Koning G A, Morselt H W, Gorter A, Allen T M, Zalipsky S, Kamps J A, Scherphof G L
Department of Cell Biology, Groningen University Institute for Drug Exploration, Faculty of Medical Sciences, University of Groningen, The Netherlands.
Pharm Res. 2001 Sep;18(9):1291-8. doi: 10.1023/a:1013085811044.
Compare pharmacokinetics of tumor-directed immunoliposomes in healthy and tumor-bearing rats (hepatic colon cancer metastases).
A tumor cell-specific monoclonal antibody was attached to polyethyleneglycol-stabilized liposomes, either in a random orientation via a lipid anchor (MPB-PEG-liposomes) or uniformly oriented at the distal end of the PEG chains (Hz-PEG-liposomes). Pharmacokinetics and tissue distribution were determined using [3H]cholesteryloleylether or bilayer-anchored 5-fluoro[3H]deoxyuridine-dipalmitate ([3H]FUdR-dP) as a marker.
In healthy animals clearance of PEG-(immuno)liposomes was almost log-linear and only slightly affected by antibody attachment; in tumor-bearing animals all liposomes displayed biphasic clearance. In normal and tumor animals blood elimination increased with increasing antibody density; particularly for the Hz-PEG-liposomes, and was accompanied by increased hepatic uptake, probably due to increased numbers of macrophages induced by tumor growth. The presence of antibodies on the liposomes enhanced tumor accumulation: uptake per gram tumor tissue (2-4% of dose) was similar to that of liver. Remarkably, this applied to tumor-specific and irrelevant antibody. Increased immunoliposome uptake by trypsin-treated Kupffer cells implicated involvement of high-affinity Fc-receptors on activated macrophages.

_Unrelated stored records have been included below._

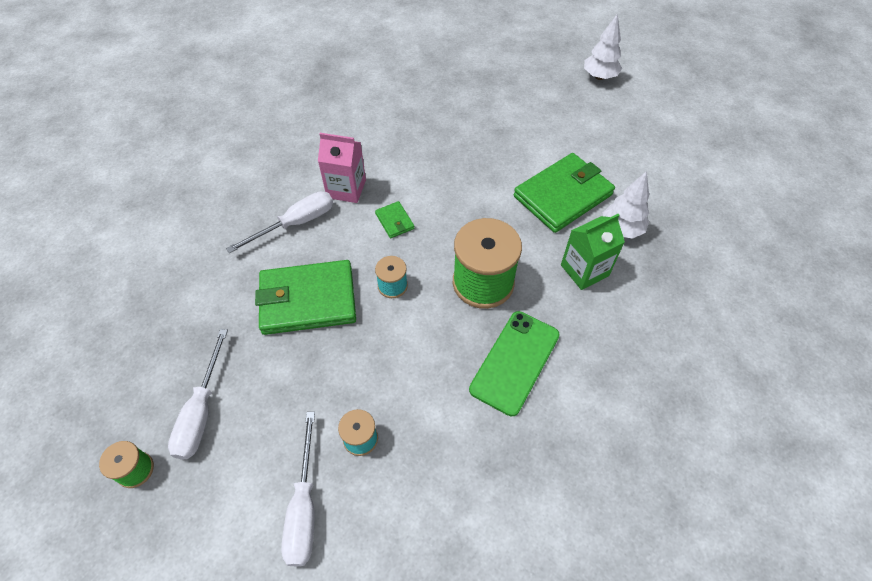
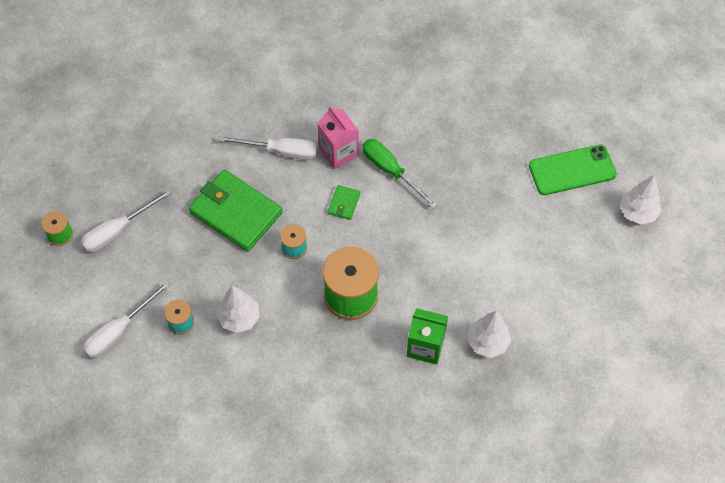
camera: 45 degrees right, 5 degrees up
(404, 172) = (391, 171): none -> green screwdriver
(412, 384) = (239, 318): none -> white tree
(515, 362) = (311, 360): green phone -> green phone (572, 170)
(563, 195) = (479, 283): green wallet -> none

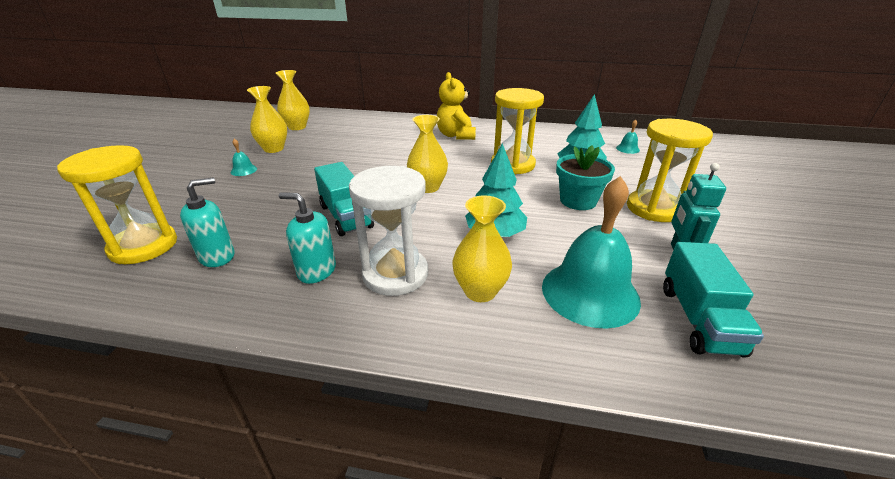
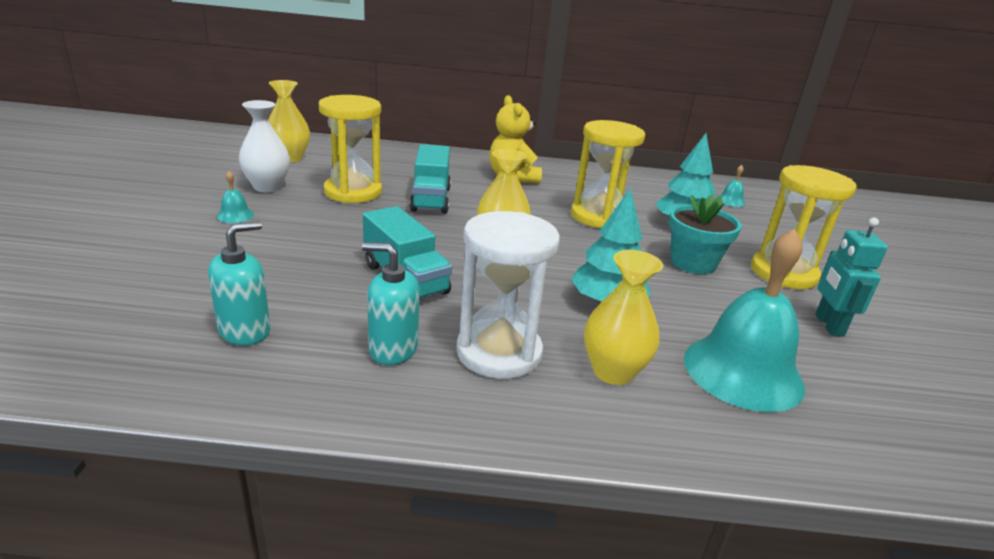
camera: 10 degrees left, 5 degrees down
(144, 246) = (128, 318): yellow hourglass -> yellow hourglass (353, 192)
(274, 149) = (267, 187): yellow vase -> white vase
(699, 319) = (872, 399): turquoise truck -> turquoise truck (431, 199)

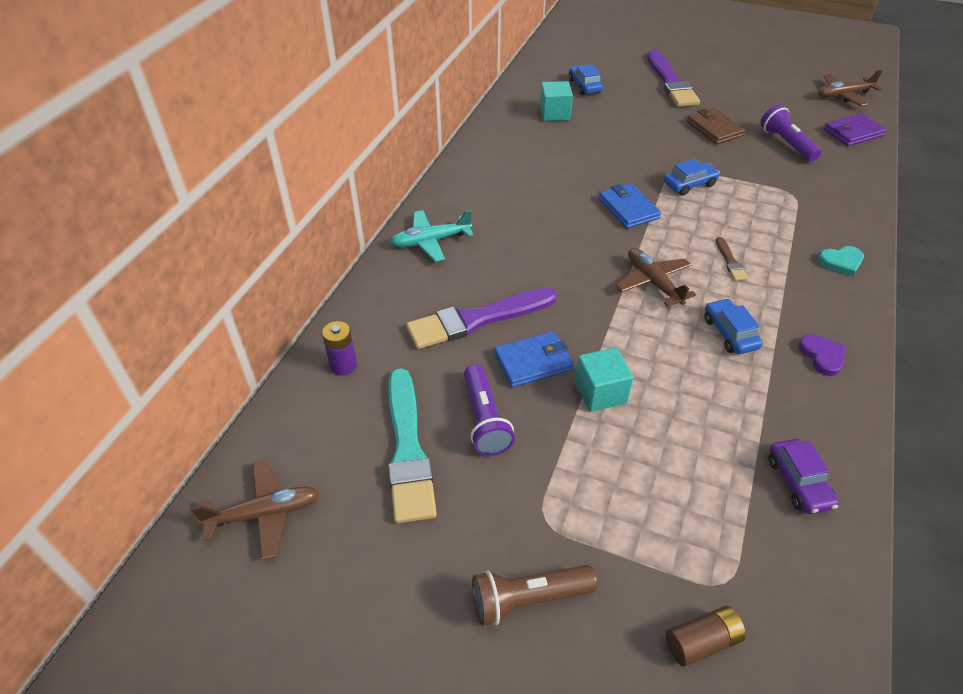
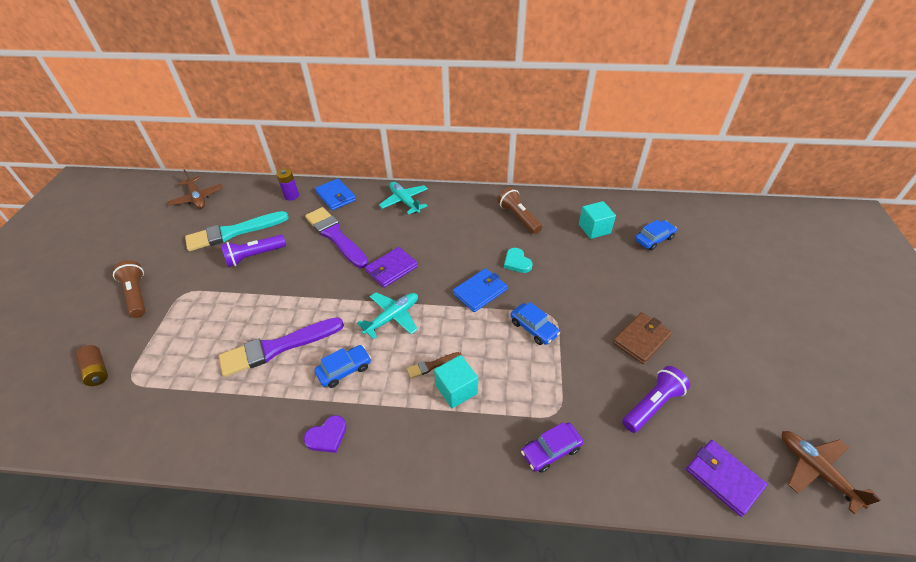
camera: 75 degrees right, 0 degrees up
(512, 156) = (518, 217): none -> brown flashlight
(533, 362) = (302, 267): blue wallet -> blue wallet (336, 196)
(567, 272) = (391, 269): none -> purple wallet
(600, 392) = (278, 303): turquoise cube -> turquoise cube (456, 389)
(653, 282) = (392, 317): brown plane -> turquoise plane
(671, 82) = (709, 297): purple brush -> purple brush (277, 347)
(798, 482) = (200, 419): purple car -> purple car (551, 450)
(841, 262) = (459, 455): turquoise heart -> turquoise heart (517, 262)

Tumor growth and immunoliposome characteristics (antibody density and orientation) determine immunoliposome pharmacokinetics. Although with a long-circulating immunoliposome formulation, efficiently retaining the prodrug FUdR-dP, we achieved enhanced uptake by hepatic metastases, this was probably not mediated by specific interaction with the tumor cells, but rather by tumor-associated macrophages.
比较肿瘤导向免疫脂质体在健康大鼠和荷瘤大鼠(肝结肠癌转移瘤)中的药代动力学。
将肿瘤细胞特异性单克隆抗体连接到聚乙二醇稳定的脂质体上,抗体通过脂质锚以随机方向连接(MPB - PEG - 脂质体),或者均匀地连接在聚乙二醇链的远端(Hz - PEG - 脂质体)。使用[3H]胆固醇油醚或双层锚定的5 - 氟[3H]脱氧尿苷 - 二棕榈酸酯([3H]FUdR - dP)作为标记物来测定药代动力学和组织分布。
在健康动物中,聚乙二醇(免疫)脂质体的清除几乎呈对数线性,且仅受抗体连接的轻微影响;在荷瘤动物中,所有脂质体均表现出双相清除。在正常和肿瘤动物中,血液清除率随抗体密度增加而增加;特别是对于Hz - PEG - 脂质体,同时肝脏摄取增加,这可能是由于肿瘤生长诱导的巨噬细胞数量增加所致。脂质体上抗体的存在增强了肿瘤蓄积:每克肿瘤组织的摄取量(剂量的2 - 4%)与肝脏相似。值得注意的是,这适用于肿瘤特异性抗体和无关抗体。经胰蛋白酶处理的库普弗细胞对免疫脂质体摄取增加,提示活化巨噬细胞上的高亲和力Fc受体参与其中。
肿瘤生长和免疫脂质体特性(抗体密度和方向)决定免疫脂质体的药代动力学。尽管使用了一种长效循环免疫脂质体制剂,能有效保留前药FUdR - dP,但我们发现肝转移瘤摄取增加,这可能不是由与肿瘤细胞的特异性相互作用介导的,而是由肿瘤相关巨噬细胞介导的。